Segment Start: Input

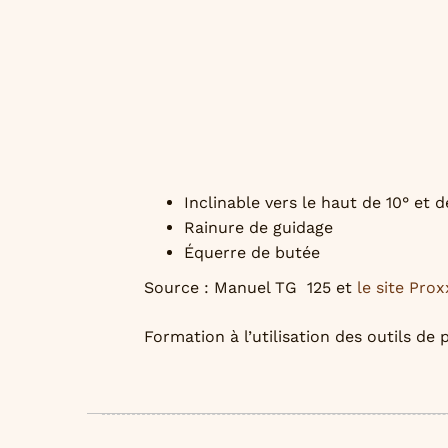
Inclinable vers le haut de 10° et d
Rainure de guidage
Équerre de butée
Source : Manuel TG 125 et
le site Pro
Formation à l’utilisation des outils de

Segment End: Input
Segment Start: Input

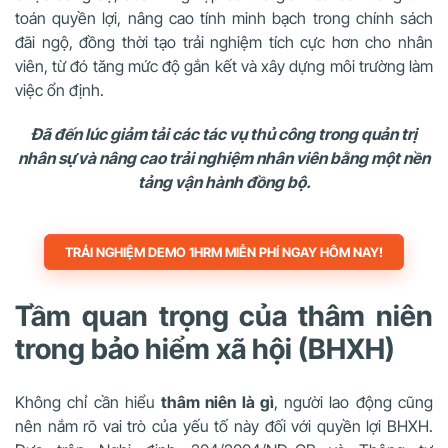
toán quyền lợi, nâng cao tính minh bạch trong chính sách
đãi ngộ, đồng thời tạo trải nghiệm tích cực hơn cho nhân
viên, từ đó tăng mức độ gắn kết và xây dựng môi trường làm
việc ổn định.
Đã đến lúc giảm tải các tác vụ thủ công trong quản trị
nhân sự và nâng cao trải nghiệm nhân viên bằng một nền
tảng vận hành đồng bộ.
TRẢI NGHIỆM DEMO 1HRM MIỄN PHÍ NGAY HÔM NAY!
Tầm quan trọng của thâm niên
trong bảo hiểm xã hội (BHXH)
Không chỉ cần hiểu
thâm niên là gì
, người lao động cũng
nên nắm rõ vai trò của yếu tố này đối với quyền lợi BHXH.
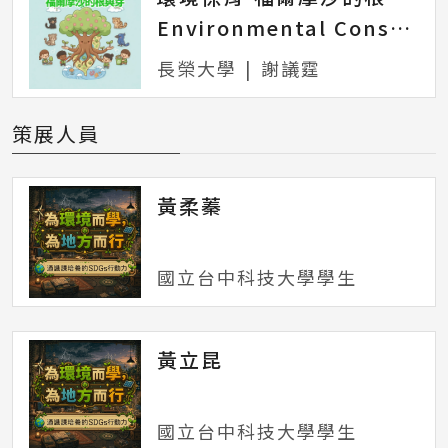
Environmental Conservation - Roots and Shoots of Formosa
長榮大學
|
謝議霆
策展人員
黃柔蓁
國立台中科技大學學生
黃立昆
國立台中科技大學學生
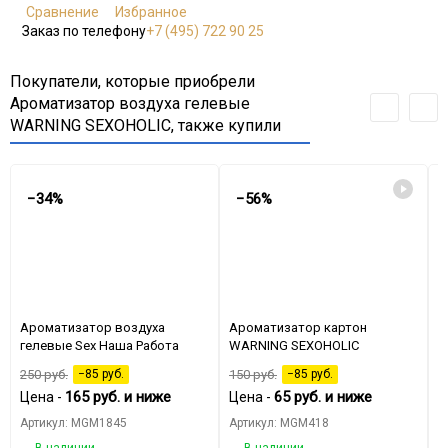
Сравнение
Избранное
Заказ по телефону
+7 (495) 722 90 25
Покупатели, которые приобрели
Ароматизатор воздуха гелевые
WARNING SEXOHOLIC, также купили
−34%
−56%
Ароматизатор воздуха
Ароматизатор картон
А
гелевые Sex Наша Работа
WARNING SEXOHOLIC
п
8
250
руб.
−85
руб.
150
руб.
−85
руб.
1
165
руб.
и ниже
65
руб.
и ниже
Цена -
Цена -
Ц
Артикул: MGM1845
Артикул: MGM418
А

Segment End: Input
Segment Start: Input

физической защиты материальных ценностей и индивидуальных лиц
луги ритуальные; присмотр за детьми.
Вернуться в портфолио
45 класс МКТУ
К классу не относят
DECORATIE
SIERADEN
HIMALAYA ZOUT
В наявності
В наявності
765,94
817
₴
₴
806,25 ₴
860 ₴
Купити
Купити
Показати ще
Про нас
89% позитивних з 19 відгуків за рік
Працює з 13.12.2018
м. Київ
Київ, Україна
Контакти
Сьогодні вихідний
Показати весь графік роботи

Segment End: Input

**What is required**. Reproduce, unchanged and in order, the stretch of lines from the one containing "Inclinable vers le haut de 10° et d" through the one containing "Formation à l’utilisation des outils de", including both of those lines and nothing else.

**Your solution**.
Inclinable vers le haut de 10° et d
Rainure de guidage
Équerre de butée
Source : Manuel TG 125 et
le site Pro
Formation à l’utilisation des outils de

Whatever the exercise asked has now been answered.